» Task requirements:
Your task is to gather the lines below that hold the string "subfigure".

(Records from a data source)
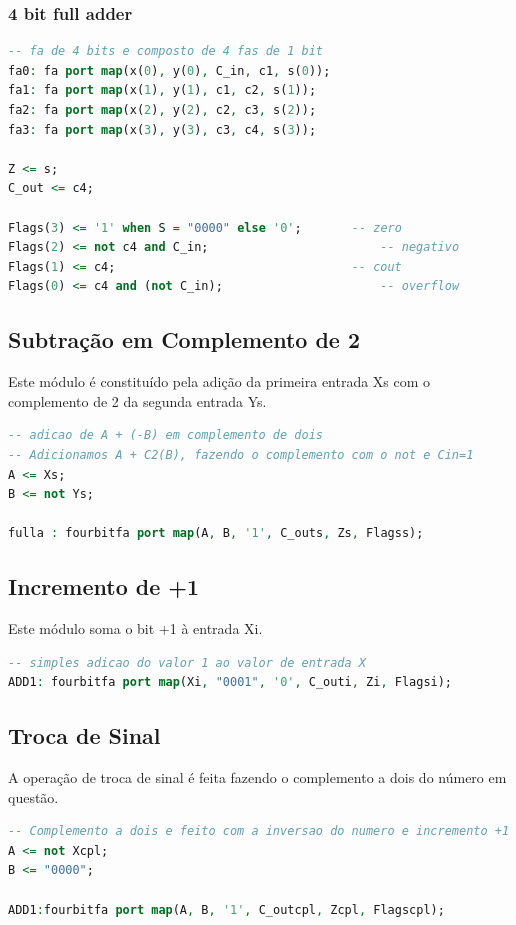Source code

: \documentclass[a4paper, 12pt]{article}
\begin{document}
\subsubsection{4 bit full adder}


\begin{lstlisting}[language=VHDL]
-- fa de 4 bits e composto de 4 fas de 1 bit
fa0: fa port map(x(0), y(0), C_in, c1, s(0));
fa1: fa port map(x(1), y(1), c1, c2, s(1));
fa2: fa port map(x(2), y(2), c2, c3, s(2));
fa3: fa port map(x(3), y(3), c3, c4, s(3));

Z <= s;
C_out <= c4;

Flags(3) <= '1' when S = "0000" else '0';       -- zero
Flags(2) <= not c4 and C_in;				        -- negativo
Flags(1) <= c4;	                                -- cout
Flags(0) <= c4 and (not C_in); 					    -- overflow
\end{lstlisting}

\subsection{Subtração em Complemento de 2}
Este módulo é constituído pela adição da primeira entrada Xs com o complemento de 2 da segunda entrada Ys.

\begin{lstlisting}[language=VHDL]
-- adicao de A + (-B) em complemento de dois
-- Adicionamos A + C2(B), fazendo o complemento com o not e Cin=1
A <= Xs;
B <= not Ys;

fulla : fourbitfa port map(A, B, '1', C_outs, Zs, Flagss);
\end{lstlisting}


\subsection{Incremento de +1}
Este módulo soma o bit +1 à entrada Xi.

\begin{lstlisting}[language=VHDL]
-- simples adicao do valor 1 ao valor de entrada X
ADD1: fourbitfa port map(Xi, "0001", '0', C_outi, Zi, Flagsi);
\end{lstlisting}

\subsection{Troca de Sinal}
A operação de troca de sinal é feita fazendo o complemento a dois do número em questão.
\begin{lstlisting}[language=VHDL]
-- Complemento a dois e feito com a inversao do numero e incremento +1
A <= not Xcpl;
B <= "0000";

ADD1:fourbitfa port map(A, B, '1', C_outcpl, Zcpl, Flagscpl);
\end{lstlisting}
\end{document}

--

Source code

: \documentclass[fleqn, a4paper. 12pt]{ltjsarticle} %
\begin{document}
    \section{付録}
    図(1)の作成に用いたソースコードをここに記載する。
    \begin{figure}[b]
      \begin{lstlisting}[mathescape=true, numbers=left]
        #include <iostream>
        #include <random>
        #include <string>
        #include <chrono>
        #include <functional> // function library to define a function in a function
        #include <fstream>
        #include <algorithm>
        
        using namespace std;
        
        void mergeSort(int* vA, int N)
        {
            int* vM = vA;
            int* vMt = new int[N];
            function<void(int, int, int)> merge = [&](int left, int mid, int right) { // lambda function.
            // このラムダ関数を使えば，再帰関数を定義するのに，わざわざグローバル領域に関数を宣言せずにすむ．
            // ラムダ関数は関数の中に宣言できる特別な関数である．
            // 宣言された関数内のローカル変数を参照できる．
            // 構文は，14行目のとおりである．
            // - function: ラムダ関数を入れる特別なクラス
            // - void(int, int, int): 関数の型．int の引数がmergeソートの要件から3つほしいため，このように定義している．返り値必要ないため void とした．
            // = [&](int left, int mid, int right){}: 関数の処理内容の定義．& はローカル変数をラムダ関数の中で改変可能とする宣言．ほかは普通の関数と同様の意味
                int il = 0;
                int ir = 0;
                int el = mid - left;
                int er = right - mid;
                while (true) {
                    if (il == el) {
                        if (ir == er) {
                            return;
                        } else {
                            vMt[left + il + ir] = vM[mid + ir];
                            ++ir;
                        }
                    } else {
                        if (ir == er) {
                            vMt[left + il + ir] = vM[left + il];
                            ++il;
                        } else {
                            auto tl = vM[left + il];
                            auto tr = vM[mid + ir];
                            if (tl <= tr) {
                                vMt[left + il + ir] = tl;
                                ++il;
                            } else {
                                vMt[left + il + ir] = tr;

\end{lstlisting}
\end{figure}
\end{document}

* * *

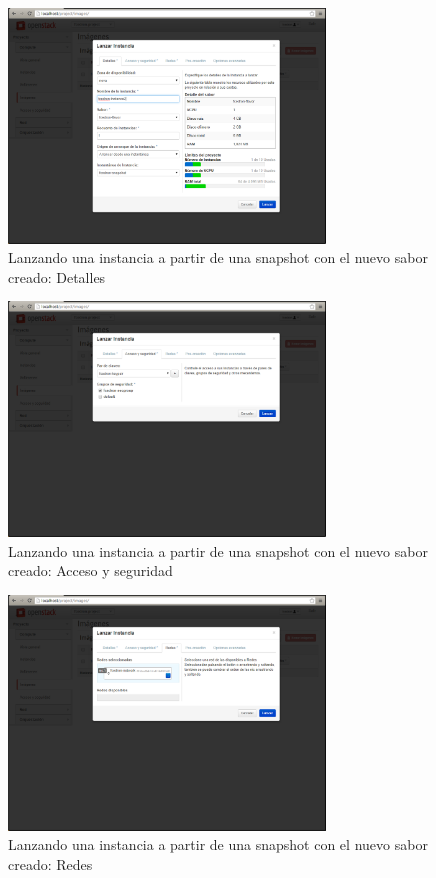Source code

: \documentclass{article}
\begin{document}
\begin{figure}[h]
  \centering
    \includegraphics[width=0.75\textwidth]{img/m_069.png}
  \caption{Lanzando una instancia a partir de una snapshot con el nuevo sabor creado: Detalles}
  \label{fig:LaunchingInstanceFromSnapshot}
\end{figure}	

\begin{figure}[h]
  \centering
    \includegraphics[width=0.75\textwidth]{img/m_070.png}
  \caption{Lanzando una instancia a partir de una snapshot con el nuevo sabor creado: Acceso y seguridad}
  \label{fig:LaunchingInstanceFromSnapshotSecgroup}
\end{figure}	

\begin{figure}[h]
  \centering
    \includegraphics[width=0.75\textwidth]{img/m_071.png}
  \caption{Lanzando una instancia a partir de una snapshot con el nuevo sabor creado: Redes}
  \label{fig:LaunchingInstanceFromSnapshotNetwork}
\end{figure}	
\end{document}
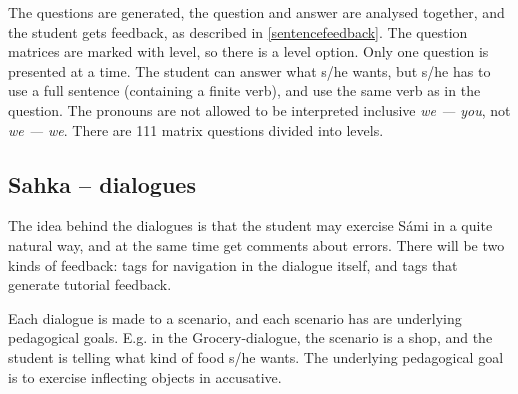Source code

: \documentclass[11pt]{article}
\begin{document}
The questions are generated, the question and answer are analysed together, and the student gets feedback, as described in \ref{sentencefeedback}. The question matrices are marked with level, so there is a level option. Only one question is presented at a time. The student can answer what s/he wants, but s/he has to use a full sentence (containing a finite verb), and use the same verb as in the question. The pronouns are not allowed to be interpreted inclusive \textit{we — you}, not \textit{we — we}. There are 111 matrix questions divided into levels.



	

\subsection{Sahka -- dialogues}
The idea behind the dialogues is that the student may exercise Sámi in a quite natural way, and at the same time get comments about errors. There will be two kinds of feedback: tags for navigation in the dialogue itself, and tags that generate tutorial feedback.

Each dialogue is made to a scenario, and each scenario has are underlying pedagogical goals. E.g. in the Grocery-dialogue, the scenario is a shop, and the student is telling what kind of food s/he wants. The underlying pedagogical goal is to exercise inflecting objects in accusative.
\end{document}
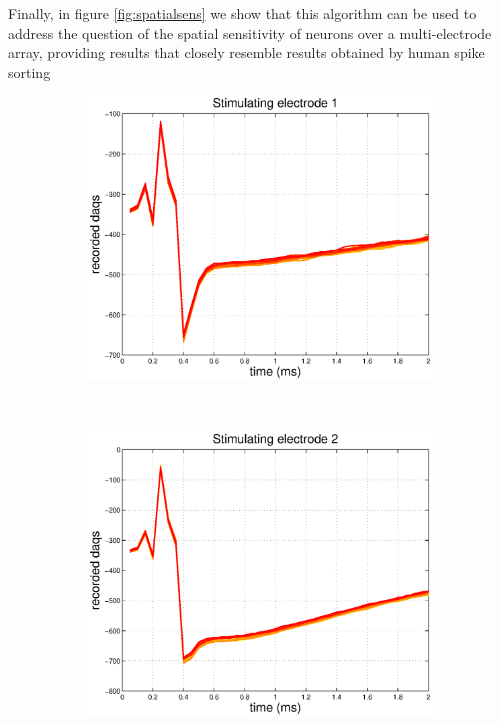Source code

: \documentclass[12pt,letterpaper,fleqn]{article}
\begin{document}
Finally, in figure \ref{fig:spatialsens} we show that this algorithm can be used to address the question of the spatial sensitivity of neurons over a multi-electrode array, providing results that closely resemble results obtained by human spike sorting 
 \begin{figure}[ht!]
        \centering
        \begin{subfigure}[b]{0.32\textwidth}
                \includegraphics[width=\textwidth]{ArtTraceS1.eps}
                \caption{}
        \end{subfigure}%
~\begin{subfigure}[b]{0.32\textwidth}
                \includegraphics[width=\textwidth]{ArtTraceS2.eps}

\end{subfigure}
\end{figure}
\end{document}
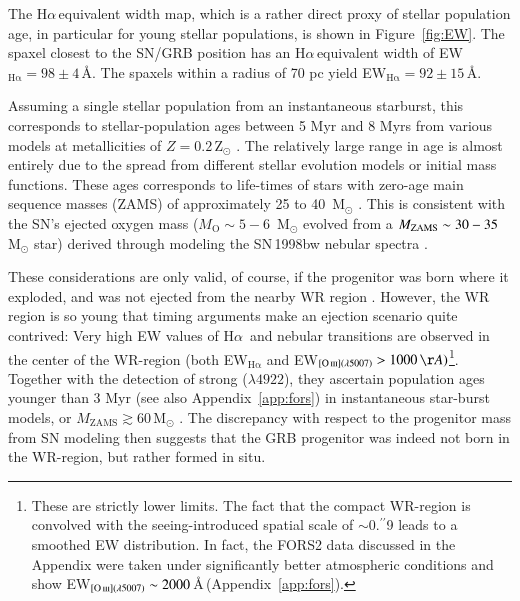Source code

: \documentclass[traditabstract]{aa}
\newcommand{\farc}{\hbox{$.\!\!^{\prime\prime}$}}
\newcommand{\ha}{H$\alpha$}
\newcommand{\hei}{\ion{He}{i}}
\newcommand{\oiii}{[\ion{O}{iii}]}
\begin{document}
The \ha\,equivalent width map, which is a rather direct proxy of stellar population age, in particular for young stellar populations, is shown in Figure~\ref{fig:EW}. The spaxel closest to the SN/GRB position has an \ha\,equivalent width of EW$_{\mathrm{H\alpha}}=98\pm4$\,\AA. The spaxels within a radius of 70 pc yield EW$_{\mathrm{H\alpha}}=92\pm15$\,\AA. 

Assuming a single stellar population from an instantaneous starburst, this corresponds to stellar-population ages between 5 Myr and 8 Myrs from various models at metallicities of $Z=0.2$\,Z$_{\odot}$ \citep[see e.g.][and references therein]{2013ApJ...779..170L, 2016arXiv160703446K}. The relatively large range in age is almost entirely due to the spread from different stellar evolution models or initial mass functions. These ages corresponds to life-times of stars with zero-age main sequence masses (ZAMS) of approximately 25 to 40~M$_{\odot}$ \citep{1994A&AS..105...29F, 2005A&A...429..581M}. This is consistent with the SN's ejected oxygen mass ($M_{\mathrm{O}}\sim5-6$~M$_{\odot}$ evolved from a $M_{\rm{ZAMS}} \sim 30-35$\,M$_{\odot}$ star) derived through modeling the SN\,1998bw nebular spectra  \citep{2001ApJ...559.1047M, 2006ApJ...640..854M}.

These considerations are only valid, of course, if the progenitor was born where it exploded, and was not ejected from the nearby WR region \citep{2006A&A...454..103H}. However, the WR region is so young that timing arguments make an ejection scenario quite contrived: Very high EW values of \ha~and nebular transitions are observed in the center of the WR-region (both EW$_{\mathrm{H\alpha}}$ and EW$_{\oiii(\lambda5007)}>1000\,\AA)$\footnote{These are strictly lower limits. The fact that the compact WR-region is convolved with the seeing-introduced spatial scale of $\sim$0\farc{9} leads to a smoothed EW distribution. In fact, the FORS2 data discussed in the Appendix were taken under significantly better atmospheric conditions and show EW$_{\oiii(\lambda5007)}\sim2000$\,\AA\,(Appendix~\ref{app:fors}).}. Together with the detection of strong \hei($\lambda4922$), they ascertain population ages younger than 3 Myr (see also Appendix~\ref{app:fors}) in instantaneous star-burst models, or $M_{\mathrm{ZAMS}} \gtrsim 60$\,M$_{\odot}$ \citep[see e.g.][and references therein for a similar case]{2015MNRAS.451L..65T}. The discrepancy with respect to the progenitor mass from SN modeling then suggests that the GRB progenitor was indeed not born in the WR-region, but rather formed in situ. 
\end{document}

» Written solution:
        \begin{subfigure}[b]{0.32\textwidth}
        \end{subfigure}%
~\begin{subfigure}[b]{0.32\textwidth}
\end{subfigure}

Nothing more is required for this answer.